Where In The World Does This Appear In The U.S. Constitution?

The Gateway Pundit reported today that the State of Maryland has filed a legal objection to President Trump’s appointment of Matthew Whitaker as acting Attorney General. When did state courts have any say over presidential appointments?

The article notes:

The state seeks a preliminary injunction that prevents the federal government from responding to the suit while Whitaker appears as acting attorney general. Instead, Maryland requests a declaration that Deputy Attorney General Rod Rosenstein is the acting attorney general.

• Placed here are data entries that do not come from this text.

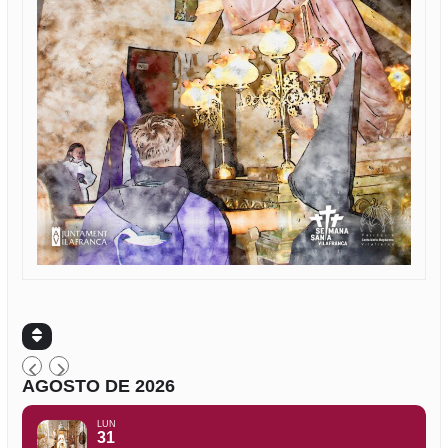
AGOSTO DE 2026
LUN
31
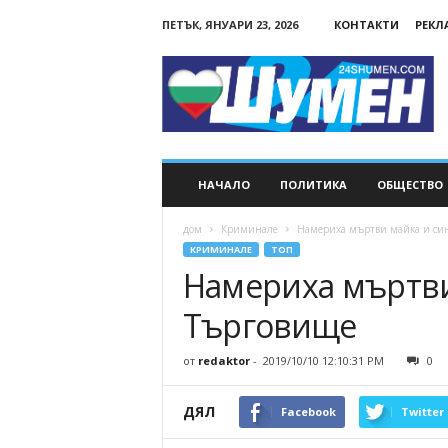
ПЕТЪК, ЯНУАРИ 23, 2026
КОНТАКТИ
РЕКЛ
24Shumen.COM
НАЧАЛО
ПОЛИТИКА
ОБЩЕСТВО
дом
Криминале
Намериха мъртви майка и си
КРИМИНАЛЕ
ТОП
Намериха мъртви
Търговище
от
redaktor
-
2019/10/10 12:10:31 PM
0
ДЯЛ
Facebook
Twitter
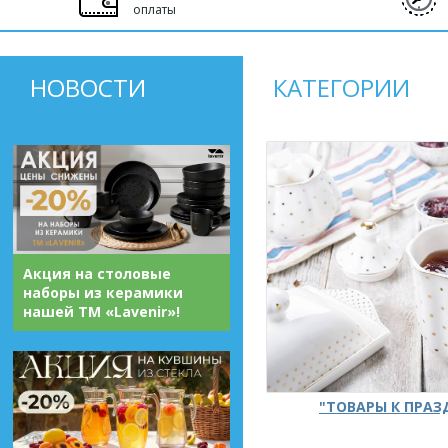
оплаты
НОВОСТИ
КАТЕГОРИИ
Акция на столовые
наборы из керамики
нашей ТМ «Lavenir»!
"ТОВАРЫ К ПРА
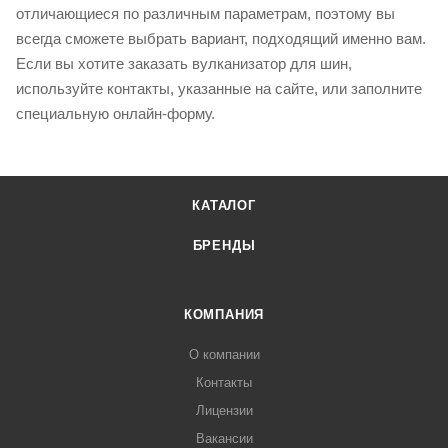
отличающиеся по различным параметрам, поэтому вы
всегда сможете выбрать вариант, подходящий именно вам.
Если вы хотите заказать вулканизатор для шин,
используйте контакты, указанные на сайте, или заполните
специальную онлайн-форму.
КАТАЛОГ
БРЕНДЫ
КОМПАНИЯ
О компании
Контакты
Лицензии
Вакансии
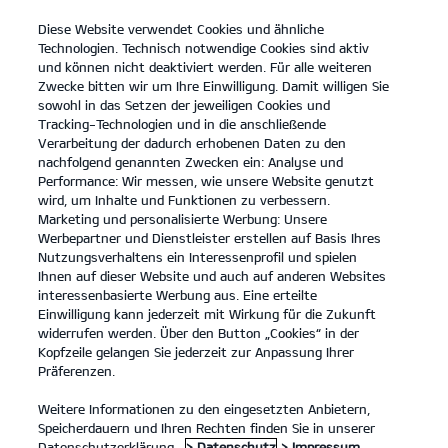
Diese Website verwendet Cookies und ähnliche
open
Technologien. Technisch notwendige Cookies sind aktiv
menu
und können nicht deaktiviert werden. Für alle weiteren
KONTAKT
Zwecke bitten wir um Ihre Einwilligung. Damit willigen Sie
sowohl in das Setzen der jeweiligen Cookies und
Tracking-Technologien und in die anschließende
Verarbeitung der dadurch erhobenen Daten zu den
nachfolgend genannten Zwecken ein: Analyse und
KIA APP
Performance: Wir messen, wie unsere Website genutzt
wird, um Inhalte und Funktionen zu verbessern.
Marketing und personalisierte Werbung: Unsere
Werbepartner und Dienstleister erstellen auf Basis Ihres
Nutzungsverhaltens ein Interessenprofil und spielen
Ihnen auf dieser Website und auch auf anderen Websites
interessenbasierte Werbung aus. Eine erteilte
Einwilligung kann jederzeit mit Wirkung für die Zukunft
widerrufen werden. Über den Button „Cookies“ in der
Kopfzeile gelangen Sie jederzeit zur Anpassung Ihrer
Präferenzen.
Weitere Informationen zu den eingesetzten Anbietern,
Speicherdauern und Ihren Rechten finden Sie in unserer
Datenschutzerklärung.
> Datenschutz
> Impressum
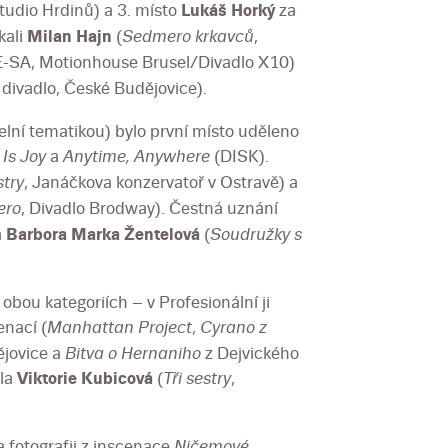
tudio Hrdinů) a 3. místo
Lukáš Horký
za
kali
Milan Hajn
(
Sedmero krkavců
,
E-SA, Motionhouse Brusel/Divadlo X10)
 divadlo, České Budějovice).
elní tematikou) bylo první místo uděleno
í
Is Joy
a
Anytime, Anywhere
(DISK).
stry
, Janáčkova konzervatoř v Ostravě) a
ero
, Divadlo Brodway). Čestná uznání
a
Barbora Marka Žentelová
(
Soudružky s
ou kategoriích – v Profesionální ji
cenací (
Manhattan Project
,
Cyrano z
ějovice a
Bitva o Hernaniho
z Dejvického
ela
Viktorie Kubicová
(
Tři sestry
,
 fotografii z inscenace
Ničemové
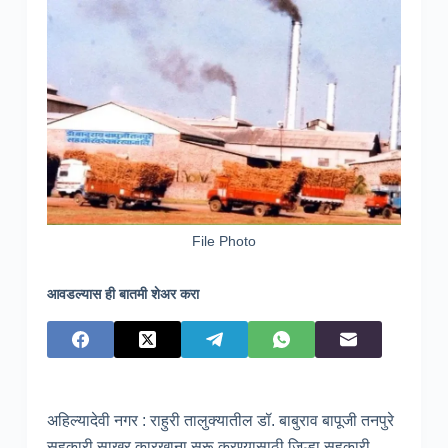
File Photo
आवडल्यास ही बातमी शेअर करा
अहिल्यादेवी नगर : राहुरी तालुक्यातील डॉ. बाबुराव बापूजी तनपुरे
सहकारी साखर कारखाना सुरू करण्यासाठी जिल्हा सहकारी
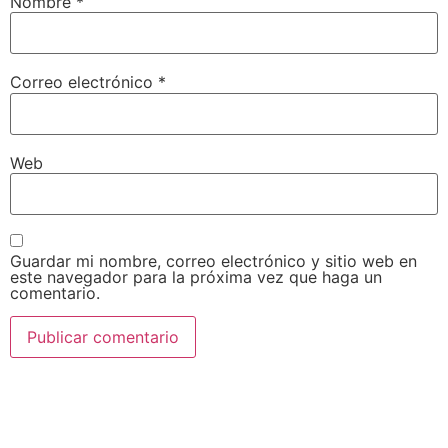
Nombre
*
Correo electrónico
*
Web
Guardar mi nombre, correo electrónico y sitio web en
este navegador para la próxima vez que haga un
comentario.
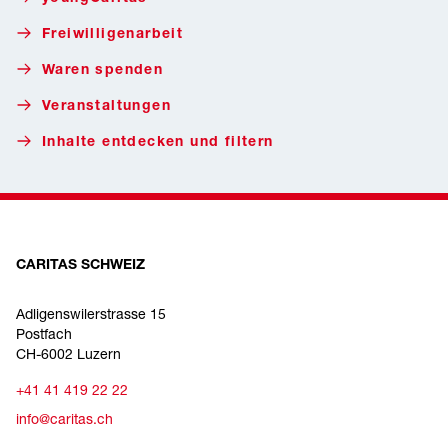
Freiwilligenarbeit
Waren spenden
Veranstaltungen
Inhalte entdecken und filtern
CARITAS SCHWEIZ
Adligenswilerstrasse 15
Postfach
CH-6002 Luzern
+41 41 419 22 22
info@caritas.ch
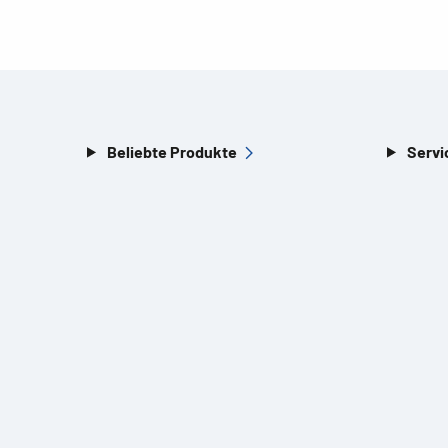
Beliebte Produkte
Servi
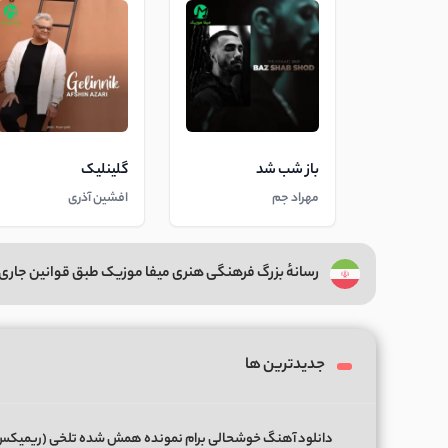
باز شب شد
گلینلیک
مهراد جم
افشین آذری
رسانهٔ بزرگ فرهنگی هنری میفا موزیک طبق قوانین جاری 
جدیدترین ها
دانلود آهنگ خوشحالی برام نمونده همش شده تلخی (ریمیک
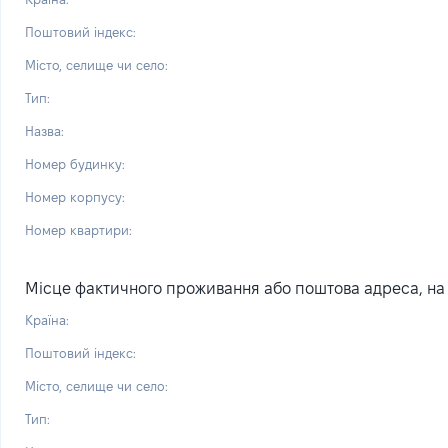
Поштовий індекс:
Місто, селище чи село:
Тип:
Назва:
Номер будинку:
Номер корпусу:
Номер квартири:
Місце фактичного проживання або поштова адреса, на я
Країна:
Поштовий індекс:
Місто, селище чи село:
Тип:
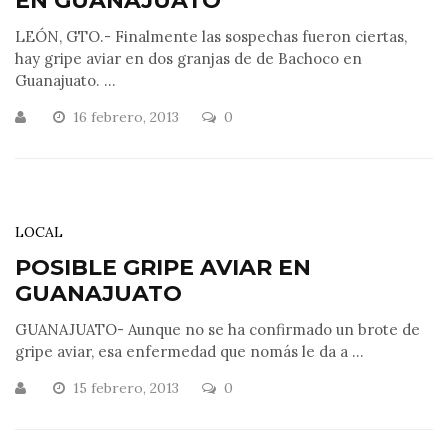
EN GUANAJUATO
LEÓN, GTO.- Finalmente las sospechas fueron ciertas,
hay gripe aviar en dos granjas de de Bachoco en
Guanajuato. ...
16 febrero, 2013
0
LOCAL
POSIBLE GRIPE AVIAR EN
GUANAJUATO
GUANAJUATO- Aunque no se ha confirmado un brote de
gripe aviar, esa enfermedad que nomás le da a ...
15 febrero, 2013
0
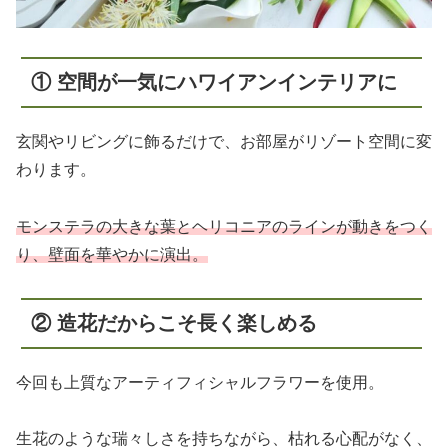
① 空間が一気にハワイアンインテリアに
玄関やリビングに飾るだけで、お部屋がリゾート空間に変
わります。
モンステラの大きな葉とヘリコニアのラインが動きをつく
り、壁面を華やかに演出。
② 造花だからこそ長く楽しめる
今回も上質なアーティフィシャルフラワーを使用。
生花のような瑞々しさを持ちながら、枯れる心配がなく、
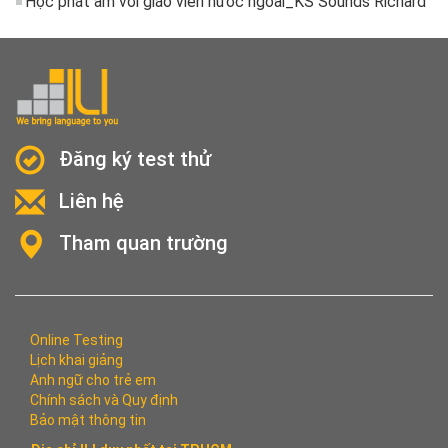
Học phát âm với giáo viên nước ngoài_KS Sounds Richard
Đăng ký test thử
Liên hệ
Tham quan trường
Online Testing
Lịch khai giảng
Anh ngữ cho trẻ em
Chính sách và Quy định
Bảo mật thông tin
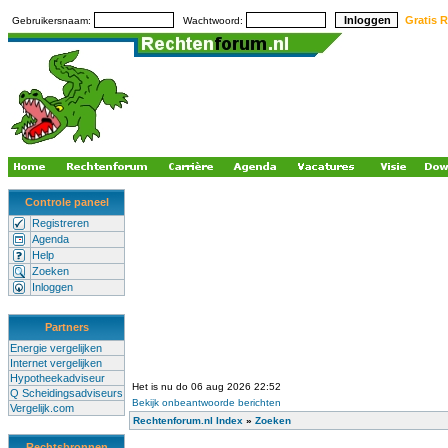
Gratis R
Gebruikersnaam:
Wachtwoord:
Controle paneel
Registreren
Agenda
Help
Zoeken
Inloggen
Partners
Energie vergelijken
Internet vergelijken
Hypotheekadviseur
Het is nu do 06 aug 2026 22:52
Q Scheidingsadviseurs
Bekijk onbeantwoorde berichten
Vergelijk.com
Rechtenforum.nl Index
»
Zoeken
Rechtsbronnen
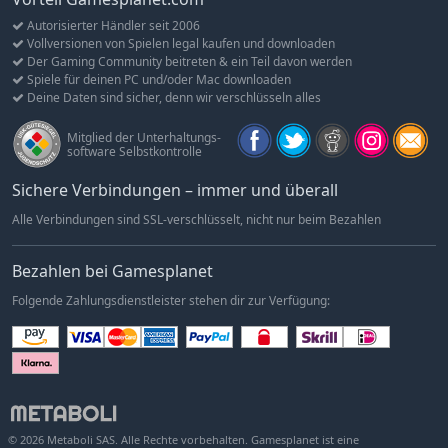
Cities: Skylines - Content Creator Pack: Modern City Center
-10%
4,49€
Autorisierter Händler seit 2006
Cities: Skylines - Downtown Radio
-10%
3,59€
Vollversionen von Spielen legal kaufen und downloaden
Cities: Skylines - Sunset Harbor
-10%
13,49€
Der Gaming Community beitreten & ein Teil davon werden
Spiele für deinen PC und/oder Mac downloaden
Cities: Skylines - Content Creator Pack: Modern Japan
4,99€
Deine Daten sind sicher, denn wir verschlüsseln alles
Cities: Skylines - Coast to Coast Radio
3,99€
Cities: Skylines - Sunny Breeze Radio
Mitglied der Unterhaltungs-
3,99€
software Selbstkontrolle
Cities: Skylines - Rail Hawk Radio
3,99€
Sichere Verbindungen – immer und überall
Cities: Skylines - Content Creator Pack: Train Stations
-5%
4,74€
Cities: Skylines - Content Creator Pack: Bridges & Piers
-5%
4,74€
Alle Verbindungen sind SSL-verschlüsselt, nicht nur beim Bezahlen
Cities: Skylines - Campus Radio
-10%
3,59€
Bezahlen bei Gamesplanet
Cities: Skylines - Deep Focus Radio
-10%
3,59€
Cities: Skylines - Content Creator Pack: University City
-10%
4,49€
Folgende Zahlungsdienstleister stehen dir zur Verfügung:
Cities: Skylines - Campus
-10%
11,69€
Cities: Skylines - Green Cities
-10%
11,69€
Cities: Skylines - Synthetic Dawn Radio
-10%
3,59€
Cities: Skylines - Industries Plus
-10%
16,19€
Cities: Skylines - Industries
-10%
13,49€
© 2026 Metaboli SAS. Alle Rechte vorbehalten. Gamesplanet ist eine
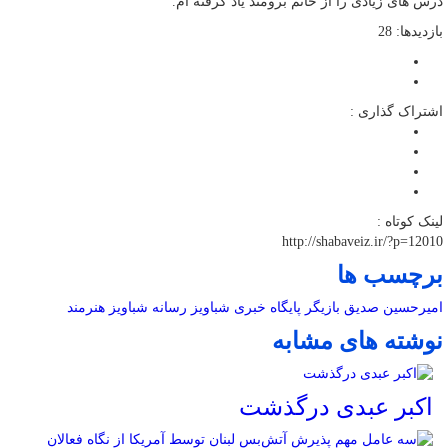
درس‌ های زیادی را از خانم برومند یاد گرفته‌ ام.
بازدیدها: 28
اشتراک گذاری :
لینک کوتاه :
http://shabaveiz.ir/?p=12010
برچسب ها
امیرحسین صدیق
بازیگر
پایگاه خبری شباویز
رسانه
شباویز
هنرمند
نوشته های مشابه
اکبر عبدی درگذشت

Jonathan Turley posted an article about the apointment of Matthew Whitaker.

The article states:

However, this morning some members and commentators have declared that Whitaker cannot serve as an Acting Attorney General under federal law.  I have to disagree.  While not getting into the merits of the selection, it seems clear to me that, under 5 U.S.C. 3345, that Whitaker does indeed qualify.  (This of course does not address the long-standing debate over the constitutionality of such laws.  A challenge can be made under the Appointment Clause of the Constitution, mandating that a “principal officer” in the federal government may not be appointed without Senate confirmation).

…I fail to see the compelling argument to disqualify Whitaker. Any challenge would face added challenge of finding someone with standing, though Mueller could contest an order on the basis of the legal status of Whitaker. That would make for an interesting challenge but the odds would be against Mueller over the long course of appeals.

The motive behind the lawsuit evidently has to do with fear that Matthew Whitaker will shut down the Mueller Investigation. That may be a valid fear, but I think a more valid fear would be that under Matthew Whitaker the Justice Department might actually take another look at how some people handled classified information during the Obama administration. Hillary Clinton was not the only person with classified information on a non-government secured device. An investigation into mishandling of classified information under President Obama would be a serious threat to many people who were in the Obama administration.